In der Tat wurde der Taufkirche Löwels im ersten Jahr der Stiftung der Zinsanteil zugesprochen, erinnert sich Helbig. Im Folgejahr, 1997, habe sich der "Verein Initiative Kunstschule - Interdisziplinäre Gestaltung", so der vollständige Name, beworben, vor allem hinsichtlich der Durchführung der alljährlichen Sommerakademie. "Wir verfolgen ein klar umrissenes Programm über viele Jahre hinweg", sagt Helbig und zitiert: "Zweck ist die ideelle und materielle Förderung zur Errichtung einer Kunstschule als Zentrum für die interdisziplinäre Gestaltung in Tradition und Geist der früheren Kunstschule für Textilindustrie." Klingt etwas sperrig, aber wenn es gewissermaßen ums liebe Geld geht, bedarf es schon einer exakten Definition. Desweiteren führt die Initiative Kunstschule künstlerische Aus- und Fortbildungskurse durch, sowie besagte Sommerakademie, mit der wiederum Ausstellungen zeitgenössischer Kunst einhergehen.
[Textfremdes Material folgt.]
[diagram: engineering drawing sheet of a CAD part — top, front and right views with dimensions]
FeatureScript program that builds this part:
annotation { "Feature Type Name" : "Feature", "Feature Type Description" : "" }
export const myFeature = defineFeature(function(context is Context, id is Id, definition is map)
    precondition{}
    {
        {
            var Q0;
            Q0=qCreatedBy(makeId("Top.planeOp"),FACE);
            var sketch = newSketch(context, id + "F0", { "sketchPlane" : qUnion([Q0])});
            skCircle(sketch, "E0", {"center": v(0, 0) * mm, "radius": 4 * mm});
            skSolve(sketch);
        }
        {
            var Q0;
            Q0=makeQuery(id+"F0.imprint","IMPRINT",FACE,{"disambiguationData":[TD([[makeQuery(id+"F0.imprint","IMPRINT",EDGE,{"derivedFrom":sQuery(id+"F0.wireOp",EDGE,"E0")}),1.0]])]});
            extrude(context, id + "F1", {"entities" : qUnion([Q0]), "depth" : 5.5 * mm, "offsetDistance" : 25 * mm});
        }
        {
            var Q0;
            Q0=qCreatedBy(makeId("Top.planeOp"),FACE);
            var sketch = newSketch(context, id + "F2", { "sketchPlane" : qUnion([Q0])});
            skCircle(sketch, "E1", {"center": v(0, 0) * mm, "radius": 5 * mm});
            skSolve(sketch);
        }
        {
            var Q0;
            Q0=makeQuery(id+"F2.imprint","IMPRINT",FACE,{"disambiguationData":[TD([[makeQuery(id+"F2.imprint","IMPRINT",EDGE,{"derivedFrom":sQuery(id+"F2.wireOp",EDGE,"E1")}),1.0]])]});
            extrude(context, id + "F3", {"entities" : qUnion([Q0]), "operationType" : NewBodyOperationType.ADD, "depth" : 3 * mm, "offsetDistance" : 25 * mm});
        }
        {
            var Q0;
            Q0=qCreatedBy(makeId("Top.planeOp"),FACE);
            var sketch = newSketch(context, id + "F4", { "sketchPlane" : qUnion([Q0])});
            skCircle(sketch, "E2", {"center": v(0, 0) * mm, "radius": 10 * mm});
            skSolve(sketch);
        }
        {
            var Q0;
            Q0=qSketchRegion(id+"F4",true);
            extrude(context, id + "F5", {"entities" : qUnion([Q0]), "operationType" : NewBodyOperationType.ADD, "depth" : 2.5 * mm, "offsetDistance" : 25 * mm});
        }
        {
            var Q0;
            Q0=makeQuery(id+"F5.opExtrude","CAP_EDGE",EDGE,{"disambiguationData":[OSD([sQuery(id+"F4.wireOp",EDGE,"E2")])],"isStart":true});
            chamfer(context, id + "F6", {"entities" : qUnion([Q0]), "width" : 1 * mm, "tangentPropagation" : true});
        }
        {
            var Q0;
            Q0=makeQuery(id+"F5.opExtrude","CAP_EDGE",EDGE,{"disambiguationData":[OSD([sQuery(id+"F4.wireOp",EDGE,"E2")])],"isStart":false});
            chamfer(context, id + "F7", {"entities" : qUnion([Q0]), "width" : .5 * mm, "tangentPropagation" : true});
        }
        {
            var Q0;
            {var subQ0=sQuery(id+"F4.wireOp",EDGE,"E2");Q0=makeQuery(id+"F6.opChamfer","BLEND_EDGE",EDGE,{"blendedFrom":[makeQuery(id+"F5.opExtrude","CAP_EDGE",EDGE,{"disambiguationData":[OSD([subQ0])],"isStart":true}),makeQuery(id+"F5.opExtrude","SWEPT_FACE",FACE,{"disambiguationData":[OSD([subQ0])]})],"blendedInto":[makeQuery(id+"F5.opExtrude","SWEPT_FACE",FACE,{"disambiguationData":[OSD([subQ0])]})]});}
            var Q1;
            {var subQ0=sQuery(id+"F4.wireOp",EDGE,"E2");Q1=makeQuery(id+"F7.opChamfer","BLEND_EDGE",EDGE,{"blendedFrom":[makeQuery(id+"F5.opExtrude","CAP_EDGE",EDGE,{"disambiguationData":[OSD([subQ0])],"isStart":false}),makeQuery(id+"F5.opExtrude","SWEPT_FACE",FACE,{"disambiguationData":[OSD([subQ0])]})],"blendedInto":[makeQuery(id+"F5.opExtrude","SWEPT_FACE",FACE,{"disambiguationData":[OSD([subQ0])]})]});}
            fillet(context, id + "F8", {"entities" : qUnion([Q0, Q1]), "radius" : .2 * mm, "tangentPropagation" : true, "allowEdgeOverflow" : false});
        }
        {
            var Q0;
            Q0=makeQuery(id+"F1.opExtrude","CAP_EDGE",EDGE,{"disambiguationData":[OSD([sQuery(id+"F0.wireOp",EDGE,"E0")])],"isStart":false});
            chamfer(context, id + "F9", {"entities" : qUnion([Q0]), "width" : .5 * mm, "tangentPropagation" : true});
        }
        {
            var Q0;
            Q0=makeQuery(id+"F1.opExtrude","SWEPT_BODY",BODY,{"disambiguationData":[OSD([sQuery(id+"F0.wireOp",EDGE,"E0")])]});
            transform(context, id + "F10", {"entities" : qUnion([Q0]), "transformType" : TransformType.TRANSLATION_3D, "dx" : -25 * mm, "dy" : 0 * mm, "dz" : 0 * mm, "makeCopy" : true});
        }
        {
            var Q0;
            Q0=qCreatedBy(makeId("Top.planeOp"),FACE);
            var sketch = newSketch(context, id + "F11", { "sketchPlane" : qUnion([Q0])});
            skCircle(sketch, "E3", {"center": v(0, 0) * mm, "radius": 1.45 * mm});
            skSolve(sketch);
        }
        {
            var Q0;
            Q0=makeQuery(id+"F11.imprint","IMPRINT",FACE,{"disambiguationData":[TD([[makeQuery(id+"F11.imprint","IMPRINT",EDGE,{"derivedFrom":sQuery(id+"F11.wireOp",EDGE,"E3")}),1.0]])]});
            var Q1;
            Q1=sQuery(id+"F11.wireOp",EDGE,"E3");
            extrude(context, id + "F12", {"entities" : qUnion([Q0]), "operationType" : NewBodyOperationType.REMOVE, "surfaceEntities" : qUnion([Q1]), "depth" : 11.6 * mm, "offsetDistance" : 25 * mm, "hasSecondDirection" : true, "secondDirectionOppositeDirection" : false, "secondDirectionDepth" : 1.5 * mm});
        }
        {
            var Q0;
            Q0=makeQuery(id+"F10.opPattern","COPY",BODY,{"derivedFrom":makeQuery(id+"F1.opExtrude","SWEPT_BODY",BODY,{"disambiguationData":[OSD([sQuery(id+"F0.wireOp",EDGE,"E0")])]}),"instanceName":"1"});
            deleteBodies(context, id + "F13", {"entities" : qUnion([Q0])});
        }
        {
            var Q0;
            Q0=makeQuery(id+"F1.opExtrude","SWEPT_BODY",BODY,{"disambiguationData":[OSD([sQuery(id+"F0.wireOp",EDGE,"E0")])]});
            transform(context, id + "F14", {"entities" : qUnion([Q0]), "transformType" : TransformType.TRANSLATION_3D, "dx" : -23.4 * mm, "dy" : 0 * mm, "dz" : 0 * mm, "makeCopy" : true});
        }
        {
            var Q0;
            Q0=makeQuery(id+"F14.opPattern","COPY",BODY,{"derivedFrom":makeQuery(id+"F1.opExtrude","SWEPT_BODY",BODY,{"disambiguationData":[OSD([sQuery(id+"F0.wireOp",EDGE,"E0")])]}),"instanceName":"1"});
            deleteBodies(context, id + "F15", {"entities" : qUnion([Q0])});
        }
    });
Mit dem "Löwel-Geld" habe man beispielsweise die Werkstätten ausbauen können, später noch die Galerie in Haus 3 mit einem funktionalen Büro. In diesem Jahr wird die Sommerakademie übrigens "volljährig" - sie findet zum 18. Mal statt und wird aufgrund ihrer Reputation von Anbeginn auch von der Kulturstiftung Sachsen gefördert. Regelmäßig wird der Stiftungsrat über die Verwendung des Geldes informiert. "Und bisher konnten wir stets beweisen, dass wir uns in Richtung Kunstschule entwickeln", sagt Helbig. Natürlich nicht in deren früherer Form, wo Maler wie Feiler oder Rentsch sich hier bereits als 14-Jährige ihr Grundwissen aneigneten.

 

Heute geht es vor allem darum, junge Menschen zu fördern, was in Einzelfällen sogar bis zur Gewährung eines Stipendiats reichen könne. "Wir möchten die jungen Menschen durch die Vermittlung elementarer Grundlagen auf ein mögliches Kunst- und Designstudium vorbereiten, sagt Helbig und konkretisiert diese Hilfe: Unterstützung wird gewährt bei der Gestaltungs- und Formlehre, der Farblehre, dem künstlerischen Naturstudium und, ganz wichtig, bei der Zusammenstellung der Vorstellungsmappen. Meist einen Tag vor der eigentlichen Aufnahmeprüfung beschäftige man sich intensiv mit den Mappen der Aspiranten, weiß Helbig.

 

 In diesem Sinne hatte er sich auch Synergieeffekte mit der Außenstelle Plauen der Universität Plzen erhofft, die künstlerische Studiengänge anbot, nun aber ihre Tätigkeit in Plauen wieder einstellen wird. Lediglich das 3. Studienjahr werde seine Prüfungenn noch in Plauen absolvieren, die anderen beiden bereits in Tschechien, bedauert Helbig zutiefst. "Unfaßbar, wie sich die Stadt diese Chance entgehen lässt", fügt Helbig an. Stiftungs-Geld für die Initiative Kunstschule sei dagegen nie an die Uni-Außenstelle geflossen, stellt Helbig klar. Vielmehr werden weitere Mittel in Ausstellungen investiert, die einen Bezug zur einstigen Kunstschule herstellen. Beispielsweise die für Jahresende geplanten "Jupiterzeichnungen von Walter Löbering", der sich nicht nur als Kunstschullehrer, sondern auch als Astronom einen Namen machte.